3 de agosto de 2015

Sempre alertas, Antonio Gois

03 de agosto de 2015
"Na ânsia por otimizar ao máximo o tempo das crianças em busca de resultados, pais e escolas podem estar prejudicando seu desenvolvimento", afirma Antônio Gois

Fonte: O Globo (RJ)



Num encontro da Rede Nacional de Ciência para a Educação, realizado em maio no Instituto Ayrton Senna, o neurocientista Fernando Louzada (UFPR) contou que, quando procurava uma pré-escola para seu filho em Curitiba, sempre perguntava onde estava o espaço para as crianças cochilarem. Num dos estabelecimentos que visitou, ouviu como resposta que não precisaria se preocupar, pois aquele ambiente era tão estimulante que as crianças não queriam nem saber de dormir. Mal sabia a pessoa que atendeu Louzada que estava diante de um dos maiores especialistas no Brasil em ciência do sono, autor e conhecedor de vários estudos que demonstravam justamente o contrário: o quanto o cochilo naquela idade era fundamental para o aprendizado. As pesquisas de Louzada, aliás, têm alertado escolas do grande equívoco que cometem ao esperar dos jovens que estejam aptos a aprender desde às 7h da manhã.
A ideia utilitarista de que devemos, desde cedo, otimizar ao máximo o tempo das crianças para que sejam estimuladas em atividades que aumentem sua capacidade cognitiva não é privilégio do Brasil. O assunto foi abordado na semana passada pelo colunista do “New York” Times Frank Bruni, ao comentar o recém-lançado livro “Overloaded and Underprepared” (“Sobrecarregados e Despreparados”, numa tradução livre). Na obra, escrita por pesquisadores de um centro ligado à Universidade Stanford, os autores argumentam que muitos estudantes americanos (especialmente em famílias de alta renda) estão sendo expostos a uma rotina massacrante de estudos, sem que isso resulte em melhores resultados acadêmicos. Segundo os autores, esse foco excessivo no desempenho acadêmico tem diminuído a atenção para outras características importantes que definem uma pessoa bem-sucedida, como independência, ética e pensamento crítico.
O exemplo do livro que Bruni cita em sua coluna por tê-lo impressionado mais foi também em relação ao sono: uma escola de ensino médio no Vale do Silício que chegou a contratar “especialistas” para treinarem jovens a dormirem melhor. O problema não é pontual. O estudo “A Grande Recessão do Sono”, publicado na revista “Pediatrics” em março, mostrou que 55% dos adolescentes americanos dormem em média menos de sete horas por dia, quando o recomendado seria de oito a dez. E, nos últimos 20 anos, o quadro só piorou. No Brasil, um estudo feito em Santa Maria (RS) e Florianópolis (SC) por pesquisadores das universidades do Estado de Santa Catarina e da Federal do Paraná também mostram um quadro preocupante: 36% dos jovens pesquisados apresentavam sonolência diurna excessiva, caracterizada como sensação aumentada de necessidade de dormir e diminuição do estado de alerta durante o dia.
O sono não é a única vítima dessa paranoia.
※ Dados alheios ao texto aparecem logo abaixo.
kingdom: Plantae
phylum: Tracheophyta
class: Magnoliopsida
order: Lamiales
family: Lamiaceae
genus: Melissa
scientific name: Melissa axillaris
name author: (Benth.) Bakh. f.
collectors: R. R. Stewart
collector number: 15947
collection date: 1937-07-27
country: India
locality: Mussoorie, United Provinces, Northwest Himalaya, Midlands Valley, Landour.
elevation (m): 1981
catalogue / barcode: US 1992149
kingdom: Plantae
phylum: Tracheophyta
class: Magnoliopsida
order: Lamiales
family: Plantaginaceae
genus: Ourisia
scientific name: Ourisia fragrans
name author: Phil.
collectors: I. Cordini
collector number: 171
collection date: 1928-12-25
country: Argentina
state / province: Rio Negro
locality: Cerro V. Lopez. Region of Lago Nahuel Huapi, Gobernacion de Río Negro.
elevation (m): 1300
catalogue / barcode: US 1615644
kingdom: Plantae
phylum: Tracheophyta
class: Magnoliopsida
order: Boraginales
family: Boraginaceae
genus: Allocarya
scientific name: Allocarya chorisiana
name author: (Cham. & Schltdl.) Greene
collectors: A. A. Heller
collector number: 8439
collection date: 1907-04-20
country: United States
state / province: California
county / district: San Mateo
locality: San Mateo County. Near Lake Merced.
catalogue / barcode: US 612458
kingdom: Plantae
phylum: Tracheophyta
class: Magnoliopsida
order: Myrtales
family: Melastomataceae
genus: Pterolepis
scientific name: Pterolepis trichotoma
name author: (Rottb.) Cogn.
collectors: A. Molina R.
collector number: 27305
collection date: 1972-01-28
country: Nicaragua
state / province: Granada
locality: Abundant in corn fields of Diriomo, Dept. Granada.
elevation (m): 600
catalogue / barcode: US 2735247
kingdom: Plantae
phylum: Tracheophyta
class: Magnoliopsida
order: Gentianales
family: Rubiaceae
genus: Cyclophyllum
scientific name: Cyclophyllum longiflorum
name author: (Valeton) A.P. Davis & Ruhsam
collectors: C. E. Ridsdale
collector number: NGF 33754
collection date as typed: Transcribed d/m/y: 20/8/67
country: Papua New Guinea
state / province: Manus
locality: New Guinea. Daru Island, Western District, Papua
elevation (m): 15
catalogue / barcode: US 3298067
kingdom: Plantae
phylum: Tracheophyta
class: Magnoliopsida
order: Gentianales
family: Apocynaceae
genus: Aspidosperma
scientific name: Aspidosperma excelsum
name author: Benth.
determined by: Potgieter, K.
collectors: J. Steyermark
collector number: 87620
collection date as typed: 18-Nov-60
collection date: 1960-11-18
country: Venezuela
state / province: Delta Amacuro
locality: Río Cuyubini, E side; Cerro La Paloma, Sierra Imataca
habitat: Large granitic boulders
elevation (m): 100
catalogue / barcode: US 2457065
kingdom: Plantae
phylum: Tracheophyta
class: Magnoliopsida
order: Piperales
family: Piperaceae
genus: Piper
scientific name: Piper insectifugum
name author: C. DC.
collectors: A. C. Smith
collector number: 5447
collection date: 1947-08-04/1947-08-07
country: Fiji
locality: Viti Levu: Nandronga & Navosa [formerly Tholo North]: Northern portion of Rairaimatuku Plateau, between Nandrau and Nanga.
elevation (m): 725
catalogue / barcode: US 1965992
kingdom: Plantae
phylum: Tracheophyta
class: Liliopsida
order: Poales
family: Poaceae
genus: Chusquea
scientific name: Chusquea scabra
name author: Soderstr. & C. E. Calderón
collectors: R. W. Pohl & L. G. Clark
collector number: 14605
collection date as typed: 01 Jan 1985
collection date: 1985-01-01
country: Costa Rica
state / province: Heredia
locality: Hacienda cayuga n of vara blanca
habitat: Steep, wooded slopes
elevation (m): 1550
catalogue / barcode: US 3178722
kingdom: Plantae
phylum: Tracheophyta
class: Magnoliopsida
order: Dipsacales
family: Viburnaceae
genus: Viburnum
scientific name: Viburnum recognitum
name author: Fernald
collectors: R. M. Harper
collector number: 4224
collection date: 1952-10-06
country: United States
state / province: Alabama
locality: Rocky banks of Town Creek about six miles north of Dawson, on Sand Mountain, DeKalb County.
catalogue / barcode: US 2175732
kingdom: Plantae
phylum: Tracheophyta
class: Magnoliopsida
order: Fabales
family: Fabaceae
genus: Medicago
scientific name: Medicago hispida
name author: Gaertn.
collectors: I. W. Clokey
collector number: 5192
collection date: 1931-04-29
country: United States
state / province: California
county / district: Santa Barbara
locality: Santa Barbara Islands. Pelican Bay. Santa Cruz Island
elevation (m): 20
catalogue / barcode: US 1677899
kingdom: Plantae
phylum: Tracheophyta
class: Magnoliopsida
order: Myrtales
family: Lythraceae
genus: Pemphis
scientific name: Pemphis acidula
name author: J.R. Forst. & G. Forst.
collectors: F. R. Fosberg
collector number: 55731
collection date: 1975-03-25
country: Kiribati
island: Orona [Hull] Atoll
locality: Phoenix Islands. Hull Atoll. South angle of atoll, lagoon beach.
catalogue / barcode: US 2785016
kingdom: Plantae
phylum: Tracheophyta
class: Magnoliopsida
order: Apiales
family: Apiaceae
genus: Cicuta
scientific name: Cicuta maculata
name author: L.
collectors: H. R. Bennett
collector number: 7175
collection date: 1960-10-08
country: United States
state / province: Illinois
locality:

Preocupadas com o desempenho dos alunos em leitura e matemática, é comum escolas abrirem mão de disciplinas como Educação Física, Artes ou Música. Além de privar os jovens desse aprendizado, a escolha pode se revelar um tiro pela culatra, como sugere um estudo apresentado pela neurocientista Dana Strait no I Simpósio Internacional sobre Ciência para Educação, que aconteceu no mês passado no Rio. A pesquisa identificou que o aprendizado de Música, quando bem-feito, contribuía para a melhoria da memória e concentração dos estudantes.
Não há nada de errado em cobrar resultados e procurar dar aos filhos desde cedo as melhores oportunidades possíveis para seu desenvolvimento cognitivo. O que especialistas e pesquisas cada vez mais nos alertam é que estamos muitas vezes exagerando na dose, com uma visão perigosamente estreita do que seja educar uma criança.